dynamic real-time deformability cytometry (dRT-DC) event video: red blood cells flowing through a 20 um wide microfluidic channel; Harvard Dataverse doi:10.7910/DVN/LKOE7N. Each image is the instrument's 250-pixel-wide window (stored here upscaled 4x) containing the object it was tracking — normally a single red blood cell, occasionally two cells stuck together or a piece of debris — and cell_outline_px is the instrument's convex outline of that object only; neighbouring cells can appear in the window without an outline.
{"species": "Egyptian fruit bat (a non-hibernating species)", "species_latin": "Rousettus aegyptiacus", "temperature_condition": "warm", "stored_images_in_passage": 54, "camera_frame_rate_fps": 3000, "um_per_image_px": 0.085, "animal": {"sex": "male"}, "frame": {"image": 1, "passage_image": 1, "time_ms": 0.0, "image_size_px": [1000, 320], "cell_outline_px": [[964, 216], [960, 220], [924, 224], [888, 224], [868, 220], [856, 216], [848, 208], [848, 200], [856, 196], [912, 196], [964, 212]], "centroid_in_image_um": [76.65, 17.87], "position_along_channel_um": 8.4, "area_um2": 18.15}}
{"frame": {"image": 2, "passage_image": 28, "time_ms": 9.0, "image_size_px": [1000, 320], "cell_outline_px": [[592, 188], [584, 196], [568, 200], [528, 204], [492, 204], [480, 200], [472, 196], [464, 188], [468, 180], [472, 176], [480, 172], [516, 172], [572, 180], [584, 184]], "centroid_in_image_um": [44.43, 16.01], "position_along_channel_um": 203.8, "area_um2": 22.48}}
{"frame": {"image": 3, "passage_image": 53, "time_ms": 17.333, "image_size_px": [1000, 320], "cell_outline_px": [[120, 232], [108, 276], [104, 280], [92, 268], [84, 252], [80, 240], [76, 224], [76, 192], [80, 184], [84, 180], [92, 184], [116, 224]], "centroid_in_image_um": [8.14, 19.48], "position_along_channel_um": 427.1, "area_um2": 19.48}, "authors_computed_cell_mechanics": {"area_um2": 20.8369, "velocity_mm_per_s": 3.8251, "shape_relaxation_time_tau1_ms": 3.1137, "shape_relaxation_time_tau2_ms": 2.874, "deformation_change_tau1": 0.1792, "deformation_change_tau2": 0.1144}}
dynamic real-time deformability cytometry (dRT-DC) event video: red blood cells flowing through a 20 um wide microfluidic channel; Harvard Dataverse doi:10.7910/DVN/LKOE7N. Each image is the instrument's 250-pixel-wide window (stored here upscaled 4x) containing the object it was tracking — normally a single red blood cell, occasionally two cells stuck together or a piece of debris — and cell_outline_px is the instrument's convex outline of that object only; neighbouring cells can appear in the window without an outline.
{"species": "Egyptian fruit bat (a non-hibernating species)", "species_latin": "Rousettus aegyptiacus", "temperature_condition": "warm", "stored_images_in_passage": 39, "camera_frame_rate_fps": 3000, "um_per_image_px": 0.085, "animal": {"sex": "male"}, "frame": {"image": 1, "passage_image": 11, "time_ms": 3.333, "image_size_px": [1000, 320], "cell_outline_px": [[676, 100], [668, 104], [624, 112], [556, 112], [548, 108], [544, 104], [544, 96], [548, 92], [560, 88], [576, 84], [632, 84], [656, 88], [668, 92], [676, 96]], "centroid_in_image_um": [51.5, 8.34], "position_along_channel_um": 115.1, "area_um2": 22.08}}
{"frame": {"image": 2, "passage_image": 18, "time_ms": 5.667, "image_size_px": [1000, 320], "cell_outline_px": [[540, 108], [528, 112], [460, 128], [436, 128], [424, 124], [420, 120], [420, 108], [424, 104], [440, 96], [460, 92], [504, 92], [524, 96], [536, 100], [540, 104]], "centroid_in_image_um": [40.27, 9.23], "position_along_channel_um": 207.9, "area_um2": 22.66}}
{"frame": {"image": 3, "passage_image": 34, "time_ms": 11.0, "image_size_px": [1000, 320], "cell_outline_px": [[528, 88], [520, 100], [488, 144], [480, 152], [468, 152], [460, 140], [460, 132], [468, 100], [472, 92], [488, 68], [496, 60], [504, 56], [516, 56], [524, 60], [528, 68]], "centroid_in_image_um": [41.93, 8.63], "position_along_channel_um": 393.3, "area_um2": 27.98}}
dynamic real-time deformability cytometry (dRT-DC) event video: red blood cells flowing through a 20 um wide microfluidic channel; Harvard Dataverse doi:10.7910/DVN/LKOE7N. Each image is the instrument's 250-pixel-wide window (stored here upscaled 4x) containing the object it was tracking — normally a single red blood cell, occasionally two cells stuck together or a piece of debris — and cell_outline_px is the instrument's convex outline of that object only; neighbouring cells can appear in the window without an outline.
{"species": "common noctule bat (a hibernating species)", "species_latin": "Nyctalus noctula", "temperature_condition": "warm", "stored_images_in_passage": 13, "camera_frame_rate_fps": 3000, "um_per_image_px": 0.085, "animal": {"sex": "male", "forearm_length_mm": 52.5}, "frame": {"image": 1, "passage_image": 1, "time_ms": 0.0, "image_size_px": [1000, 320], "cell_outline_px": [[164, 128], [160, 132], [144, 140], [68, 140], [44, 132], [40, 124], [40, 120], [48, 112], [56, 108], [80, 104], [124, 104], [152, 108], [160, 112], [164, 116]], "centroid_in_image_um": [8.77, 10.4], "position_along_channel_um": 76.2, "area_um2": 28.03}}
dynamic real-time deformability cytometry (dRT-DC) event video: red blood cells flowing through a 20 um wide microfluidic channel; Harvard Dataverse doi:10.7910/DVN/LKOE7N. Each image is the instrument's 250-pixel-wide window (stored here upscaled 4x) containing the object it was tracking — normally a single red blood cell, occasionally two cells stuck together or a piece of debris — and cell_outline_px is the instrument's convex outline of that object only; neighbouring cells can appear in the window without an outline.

Exercise directions: Your task is to repeat the data exactly; please include every line.

Task answer:
dynamic real-time deformability cytometry (dRT-DC) event video: red blood cells flowing through a 20 um wide microfluidic channel; Harvard Dataverse doi:10.7910/DVN/LKOE7N. Each image is the instrument's 250-pixel-wide window (stored here upscaled 4x) containing the object it was tracking — normally a single red blood cell, occasionally two cells stuck together or a piece of debris — and cell_outline_px is the instrument's convex outline of that object only; neighbouring cells can appear in the window without an outline.
{"species": "Egyptian fruit bat (a non-hibernating species)", "species_latin": "Rousettus aegyptiacus", "temperature_condition": "warm", "stored_images_in_passage": 54, "camera_frame_rate_fps": 3000, "um_per_image_px": 0.085, "animal": {"sex": "male"}, "frame": {"image": 1, "passage_image": 1, "time_ms": 0.0, "image_size_px": [1000, 320], "cell_outline_px": [[964, 216], [960, 220], [924, 224], [888, 224], [868, 220], [856, 216], [848, 208], [848, 200], [856, 196], [912, 196], [964, 212]], "centroid_in_image_um": [76.65, 17.87], "position_along_channel_um": 8.4, "area_um2": 18.15}}
{"frame": {"image": 2, "passage_image": 28, "time_ms": 9.0, "image_size_px": [1000, 320], "cell_outline_px": [[592, 188], [584, 196], [568, 200], [528, 204], [492, 204], [480, 200], [472, 196], [464, 188], [468, 180], [472, 176], [480, 172], [516, 172], [572, 180], [584, 184]], "centroid_in_image_um": [44.43, 16.01], "position_along_channel_um": 203.8, "area_um2": 22.48}}
{"frame": {"image": 3, "passage_image": 53, "time_ms": 17.333, "image_size_px": [1000, 320], "cell_outline_px": [[120, 232], [108, 276], [104, 280], [92, 268], [84, 252], [80, 240], [76, 224], [76, 192], [80, 184], [84, 180], [92, 184], [116, 224]], "centroid_in_image_um": [8.14, 19.48], "position_along_channel_um": 427.1, "area_um2": 19.48}, "authors_computed_cell_mechanics": {"area_um2": 20.8369, "velocity_mm_per_s": 3.8251, "shape_relaxation_time_tau1_ms": 3.1137, "shape_relaxation_time_tau2_ms": 2.874, "deformation_change_tau1": 0.1792, "deformation_change_tau2": 0.1144}}
dynamic real-time deformability cytometry (dRT-DC) event video: red blood cells flowing through a 20 um wide microfluidic channel; Harvard Dataverse doi:10.7910/DVN/LKOE7N. Each image is the instrument's 250-pixel-wide window (stored here upscaled 4x) containing the object it was tracking — normally a single red blood cell, occasionally two cells stuck together or a piece of debris — and cell_outline_px is the instrument's convex outline of that object only; neighbouring cells can appear in the window without an outline.
{"species": "Egyptian fruit bat (a non-hibernating species)", "species_latin": "Rousettus aegyptiacus", "temperature_condition": "warm", "stored_images_in_passage": 39, "camera_frame_rate_fps": 3000, "um_per_image_px": 0.085, "animal": {"sex": "male"}, "frame": {"image": 1, "passage_image": 11, "time_ms": 3.333, "image_size_px": [1000, 320], "cell_outline_px": [[676, 100], [668, 104], [624, 112], [556, 112], [548, 108], [544, 104], [544, 96], [548, 92], [560, 88], [576, 84], [632, 84], [656, 88], [668, 92], [676, 96]], "centroid_in_image_um": [51.5, 8.34], "position_along_channel_um": 115.1, "area_um2": 22.08}}
{"frame": {"image": 2, "passage_image": 18, "time_ms": 5.667, "image_size_px": [1000, 320], "cell_outline_px": [[540, 108], [528, 112], [460, 128], [436, 128], [424, 124], [420, 120], [420, 108], [424, 104], [440, 96], [460, 92], [504, 92], [524, 96], [536, 100], [540, 104]], "centroid_in_image_um": [40.27, 9.23], "position_along_channel_um": 207.9, "area_um2": 22.66}}
{"frame": {"image": 3, "passage_image": 34, "time_ms": 11.0, "image_size_px": [1000, 320], "cell_outline_px": [[528, 88], [520, 100], [488, 144], [480, 152], [468, 152], [460, 140], [460, 132], [468, 100], [472, 92], [488, 68], [496, 60], [504, 56], [516, 56], [524, 60], [528, 68]], "centroid_in_image_um": [41.93, 8.63], "position_along_channel_um": 393.3, "area_um2": 27.98}}
dynamic real-time deformability cytometry (dRT-DC) event video: red blood cells flowing through a 20 um wide microfluidic channel; Harvard Dataverse doi:10.7910/DVN/LKOE7N. Each image is the instrument's 250-pixel-wide window (stored here upscaled 4x) containing the object it was tracking — normally a single red blood cell, occasionally two cells stuck together or a piece of debris — and cell_outline_px is the instrument's convex outline of that object only; neighbouring cells can appear in the window without an outline.
{"species": "common noctule bat (a hibernating species)", "species_latin": "Nyctalus noctula", "temperature_condition": "warm", "stored_images_in_passage": 13, "camera_frame_rate_fps": 3000, "um_per_image_px": 0.085, "animal": {"sex": "male", "forearm_length_mm": 52.5}, "frame": {"image": 1, "passage_image": 1, "time_ms": 0.0, "image_size_px": [1000, 320], "cell_outline_px": [[164, 128], [160, 132], [144, 140], [68, 140], [44, 132], [40, 124], [40, 120], [48, 112], [56, 108], [80, 104], [124, 104], [152, 108], [160, 112], [164, 116]], "centroid_in_image_um": [8.77, 10.4], "position_along_channel_um": 76.2, "area_um2": 28.03}}
dynamic real-time deformability cytometry (dRT-DC) event video: red blood cells flowing through a 20 um wide microfluidic channel; Harvard Dataverse doi:10.7910/DVN/LKOE7N. Each image is the instrument's 250-pixel-wide window (stored here upscaled 4x) containing the object it was tracking — normally a single red blood cell, occasionally two cells stuck together or a piece of debris — and cell_outline_px is the instrument's convex outline of that object only; neighbouring cells can appear in the window without an outline.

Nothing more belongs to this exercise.